──────── Records supplied

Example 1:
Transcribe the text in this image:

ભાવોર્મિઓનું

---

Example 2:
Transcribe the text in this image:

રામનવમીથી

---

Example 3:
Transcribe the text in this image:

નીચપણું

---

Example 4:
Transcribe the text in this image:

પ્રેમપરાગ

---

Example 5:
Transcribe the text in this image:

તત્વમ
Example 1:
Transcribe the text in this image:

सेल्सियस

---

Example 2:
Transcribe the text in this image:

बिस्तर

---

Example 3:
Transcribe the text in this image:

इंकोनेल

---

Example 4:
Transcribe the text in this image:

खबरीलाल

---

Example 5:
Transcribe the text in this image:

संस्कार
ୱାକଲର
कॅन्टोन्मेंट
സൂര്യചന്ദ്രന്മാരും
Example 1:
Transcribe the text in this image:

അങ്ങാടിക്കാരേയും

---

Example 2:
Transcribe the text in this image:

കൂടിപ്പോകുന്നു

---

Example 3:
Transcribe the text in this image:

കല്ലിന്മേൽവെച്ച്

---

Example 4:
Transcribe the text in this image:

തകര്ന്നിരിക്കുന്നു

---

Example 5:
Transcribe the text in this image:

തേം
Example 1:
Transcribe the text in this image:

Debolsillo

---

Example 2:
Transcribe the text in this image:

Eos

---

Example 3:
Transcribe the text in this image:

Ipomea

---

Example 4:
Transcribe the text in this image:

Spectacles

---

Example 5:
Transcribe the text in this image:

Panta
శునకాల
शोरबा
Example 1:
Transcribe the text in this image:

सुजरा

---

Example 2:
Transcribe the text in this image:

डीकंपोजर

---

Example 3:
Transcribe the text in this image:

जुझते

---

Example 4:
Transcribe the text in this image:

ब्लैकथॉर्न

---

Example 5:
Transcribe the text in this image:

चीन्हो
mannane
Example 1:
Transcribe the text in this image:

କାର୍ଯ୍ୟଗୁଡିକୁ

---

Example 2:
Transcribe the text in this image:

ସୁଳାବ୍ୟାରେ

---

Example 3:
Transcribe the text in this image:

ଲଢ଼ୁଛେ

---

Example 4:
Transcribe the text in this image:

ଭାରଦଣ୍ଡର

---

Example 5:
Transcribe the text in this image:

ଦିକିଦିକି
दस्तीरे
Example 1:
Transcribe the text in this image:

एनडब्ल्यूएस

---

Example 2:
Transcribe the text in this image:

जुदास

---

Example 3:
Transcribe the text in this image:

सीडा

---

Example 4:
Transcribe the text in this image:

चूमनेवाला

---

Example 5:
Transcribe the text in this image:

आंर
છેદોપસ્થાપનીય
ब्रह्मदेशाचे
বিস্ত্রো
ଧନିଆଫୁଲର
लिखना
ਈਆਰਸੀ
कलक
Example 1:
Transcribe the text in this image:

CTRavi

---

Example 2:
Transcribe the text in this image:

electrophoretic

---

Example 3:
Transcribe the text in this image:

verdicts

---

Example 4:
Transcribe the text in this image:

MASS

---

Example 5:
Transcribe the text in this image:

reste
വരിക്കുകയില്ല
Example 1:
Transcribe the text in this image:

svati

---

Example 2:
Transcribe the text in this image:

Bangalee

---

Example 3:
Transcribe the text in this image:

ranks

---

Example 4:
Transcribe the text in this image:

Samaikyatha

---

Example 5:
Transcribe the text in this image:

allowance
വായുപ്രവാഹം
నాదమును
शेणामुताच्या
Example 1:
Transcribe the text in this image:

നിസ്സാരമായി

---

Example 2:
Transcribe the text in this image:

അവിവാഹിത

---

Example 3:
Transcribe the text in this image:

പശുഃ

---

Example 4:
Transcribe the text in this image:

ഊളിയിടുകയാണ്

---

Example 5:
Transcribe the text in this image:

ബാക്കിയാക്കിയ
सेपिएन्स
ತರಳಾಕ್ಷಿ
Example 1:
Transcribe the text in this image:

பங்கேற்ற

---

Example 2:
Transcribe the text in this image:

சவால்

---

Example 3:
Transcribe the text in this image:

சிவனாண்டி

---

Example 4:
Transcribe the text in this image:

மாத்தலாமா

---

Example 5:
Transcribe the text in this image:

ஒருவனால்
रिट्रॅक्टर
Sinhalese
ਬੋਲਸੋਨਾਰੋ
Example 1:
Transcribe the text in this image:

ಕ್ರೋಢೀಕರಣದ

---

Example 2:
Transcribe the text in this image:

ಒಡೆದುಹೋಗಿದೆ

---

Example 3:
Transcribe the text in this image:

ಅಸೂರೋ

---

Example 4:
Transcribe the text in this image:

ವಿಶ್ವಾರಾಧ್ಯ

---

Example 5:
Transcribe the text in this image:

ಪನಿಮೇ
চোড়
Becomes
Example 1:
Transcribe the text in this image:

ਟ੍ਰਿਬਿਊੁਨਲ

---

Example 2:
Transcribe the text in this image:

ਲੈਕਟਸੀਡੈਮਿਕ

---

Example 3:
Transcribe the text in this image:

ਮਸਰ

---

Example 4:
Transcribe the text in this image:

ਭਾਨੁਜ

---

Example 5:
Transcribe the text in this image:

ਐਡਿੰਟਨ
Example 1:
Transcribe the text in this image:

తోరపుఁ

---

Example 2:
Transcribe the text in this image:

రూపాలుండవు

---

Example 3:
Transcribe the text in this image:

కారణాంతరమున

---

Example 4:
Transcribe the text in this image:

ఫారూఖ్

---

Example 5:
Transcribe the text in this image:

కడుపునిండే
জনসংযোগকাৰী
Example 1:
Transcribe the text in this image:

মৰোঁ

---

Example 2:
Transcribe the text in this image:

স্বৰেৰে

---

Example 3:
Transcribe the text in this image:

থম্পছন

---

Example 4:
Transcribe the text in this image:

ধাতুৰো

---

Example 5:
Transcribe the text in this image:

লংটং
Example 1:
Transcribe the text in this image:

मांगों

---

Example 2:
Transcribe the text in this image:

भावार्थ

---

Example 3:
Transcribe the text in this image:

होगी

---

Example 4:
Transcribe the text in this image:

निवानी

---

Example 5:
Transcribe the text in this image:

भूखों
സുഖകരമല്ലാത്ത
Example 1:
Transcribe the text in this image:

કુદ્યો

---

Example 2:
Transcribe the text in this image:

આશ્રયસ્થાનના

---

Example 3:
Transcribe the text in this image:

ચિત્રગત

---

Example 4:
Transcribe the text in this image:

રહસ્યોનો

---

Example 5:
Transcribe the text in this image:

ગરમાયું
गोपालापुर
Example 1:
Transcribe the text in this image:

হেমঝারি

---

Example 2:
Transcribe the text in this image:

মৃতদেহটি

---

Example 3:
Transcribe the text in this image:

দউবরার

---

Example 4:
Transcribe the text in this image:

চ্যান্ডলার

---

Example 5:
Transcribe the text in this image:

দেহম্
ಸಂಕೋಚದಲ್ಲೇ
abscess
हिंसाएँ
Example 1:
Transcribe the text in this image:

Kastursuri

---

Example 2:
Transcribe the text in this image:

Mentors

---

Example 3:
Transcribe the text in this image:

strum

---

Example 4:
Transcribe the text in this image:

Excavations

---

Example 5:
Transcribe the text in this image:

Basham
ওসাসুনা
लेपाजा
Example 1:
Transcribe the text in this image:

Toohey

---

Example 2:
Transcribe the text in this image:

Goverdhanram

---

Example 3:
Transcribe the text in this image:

────────────────

Aim of the exercise:
Convert the listing, from its start through the line containing "കൂടിപ്പോകുന്നു", inclusive, into a JSON list of strings with one string per line and blank lines omitted.

Answer for the task:
[
  "Example 1:",
  "Transcribe the text in this image:",
  "ભાવોર્મિઓનું",
  "---",
  "Example 2:",
  "Transcribe the text in this image:",
  "રામનવમીથી",
  "---",
  "Example 3:",
  "Transcribe the text in this image:",
  "નીચપણું",
  "---",
  "Example 4:",
  "Transcribe the text in this image:",
  "પ્રેમપરાગ",
  "---",
  "Example 5:",
  "Transcribe the text in this image:",
  "તત્વમ",
  "Example 1:",
  "Transcribe the text in this image:",
  "सेल्सियस",
  "---",
  "Example 2:",
  "Transcribe the text in this image:",
  "बिस्तर",
  "---",
  "Example 3:",
  "Transcribe the text in this image:",
  "इंकोनेल",
  "---",
  "Example 4:",
  "Transcribe the text in this image:",
  "खबरीलाल",
  "---",
  "Example 5:",
  "Transcribe the text in this image:",
  "संस्कार",
  "ୱାକଲର",
  "कॅन्टोन्मेंट",
  "സൂര്യചന്ദ്രന്മാരും",
  "Example 1:",
  "Transcribe the text in this image:",
  "അങ്ങാടിക്കാരേയും",
  "---",
  "Example 2:",
  "Transcribe the text in this image:",
  "കൂടിപ്പോകുന്നു"
]